§ Verilen Metin:
━━━━━━━━
25 Eylül 2012

Gel sonbahar gel


En sevdiğim 2 ay var, biri Mayıs, biri Eylül hatta Ekim diyelim.
Mayıs tartışmasız yılın en güzel ayı...
Ama Sonbahar benim için herzaman başlangıçların zamanı, belki okullar açılıyor, herkes evine dönüyor ondan belkide yaz bitiyor, yeni bir seneye az kalmış oluyor... Tam sebebini bilmemekle beraber belki yalnızca bulutlu gökyüzünü, rüzgarı ve yağmuru çok sevdiğimden, Eylül - Ekim içimi güzel duygular kaplar. Mutlu olmaya eğilimliyimdir, tüm olumsuzluklara ve zorluklara inat.

Tadını çıkaracağımız bir sonbahar olsun...

Bugüne düşebileceğim tek not Efe'ni biz işe giderken çıkardığı arıza. Ağlamak ama nasıl kendini yırta yırta!
Aklım kalbim ruhum karmakarışık oluyor.
Bu da herşey gibi bir süreç bir dönem, bitiverecek ama "anne kalbi - baba kalbi" dayanmıyor.

Gel sonbahar gel...



 

13 Eylül 2012

Evde 3 gün :) Hatta 5!

Bakıcımız Lia eşinin ameliyat olması sebebiyle kısa süreliğine (ne kadar olacağını tam bilmemekle beraber Pazar dönüş umuyoruz) memleketine gitti. Bende yıllık iznimden kalan 6 günümün 3'ünü oğluşumla evde geçirdim. Oğlum bugün babaannesinde yarında anneannesiyle evde olucak. Sonra haftasonu :))

3 gün içinde olan en güzel şey oğlum ayan beyan bana 'anne' diyor (videosu aşağıda inanmayan tıklayabilir). Ayrıca elimden geldiğince onunla parklarda zaman geçirmeye çalıştım. Kahvaltı - gezme - yemek - evde uyku - tekrar park gibi yoğunlaştırılmış bir program uyguladık dolayısıyla hem ben hemde Efe mutlu olduk...

Bugün sabah 7.30 Alev Hanım'da rutin kontrolümüz vardı. Kilomuz 12 olmuş, boyumuz 84cm. Şükür herşey iyi. Yine uzun bir alınacaklar - yapılacaklar listemiz var ama zamanımız bol bir dahaki randevumuz Aralık ayı.
Bize Pembe Kurbağa Bebek Tiyatrosunu önerdi -ki biz bunu geçen sene yapmıştık, bu sene Ekim'de yeniden başlıyormuş yine orada olacağız.
Tübitak ve İş Bankası yayınlarının kitaplarından önerdi rastladıkça alacağız.
Bu Cumartesi Curcuna Çocuk Evi'nde oyun grubuna katılacağız. Sabah 9.30'da başlıyor öğlene kadar. Ücreti 20 TL. Arkadaşım Ayşegül ve güzel kızı Aybike, Efe & ben. Bakalım neler olucak?
━━━━━━━━
§ Kayıtlı Veriler:

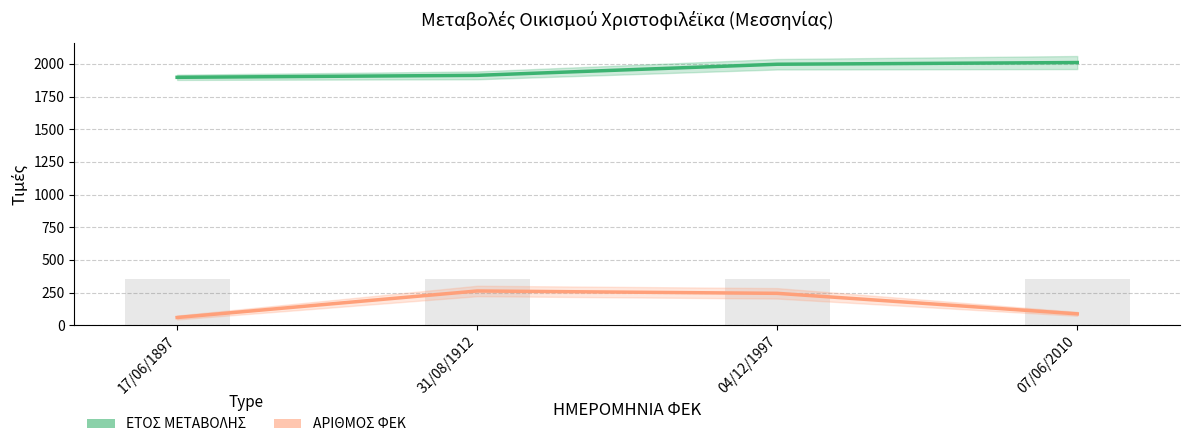

List the series in order of their peak value, highest first.

ΕΤΟΣ ΜΕΤΑΒΟΛΗΣ, ΑΡΙΘΜΟΣ ΦΕΚ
━━━━━━━━
§ Talimat:
Sonbaharı ve Efe'yle geçen günleri anlatan günlük metnini, son cümlesinden sonra kaldığı yerden sürdürünüz. Veriler, metinden ayrı bir kaynaktan alınmıştır.

§ Görev Yanıtı:
Söz uçar yazı kalır şeklinde; izin biter fotoğraflar kalır diyelim ve ekleyelim.



Efe peppe tişörtü ile poz ver oğlum dedim, - verdi :))

Çantanla poz ver oğlum dedi, onu da yaptı :))

Anneanne ile Tunalı'da cafe'de sabah keyfi

Babaanne ile Capital Country Club At Çifliğinde Pazar keyfi

Anne ile gezmeye giderken

Baba ile at çifliğinde ama anne ışığı ayarlayamamış :(

Anne ile evde kudururken, evin altı üstüne geldiği zamanlardan




04 Eylül 2012

Doğumgünü, pasta, mum, trombolin, IKEA... Herşey var

Efe son hız büyümeye, hergün değişmeye bizse duruma ayak uydurmaya devam ediyoruz. Anladım ki 18 aylık olmak demek yavaştan bebeklikten sıyrılmaya başlamak demek.

Son postumdan bu yana bir yaş daha aldım ve kocaman 33 yaşında bir genç hanım oldum :)) Doğumgünümü oldum olası severim, o sabah bir mutlu uyanırım ve çok şükür ki her zaman pastamın üzerindeki mumları söndürmek için tutucak dileklerim olur. Bu sene 3 pastam oldu, biri 30.Ağustos'tan faydalanarak evde verdiğim çay partim, ikincisi ofiste arkadaşlarımın sabah pastası & üçüncüsü ise sevgili eşimin akşam yemeğindeki jesti.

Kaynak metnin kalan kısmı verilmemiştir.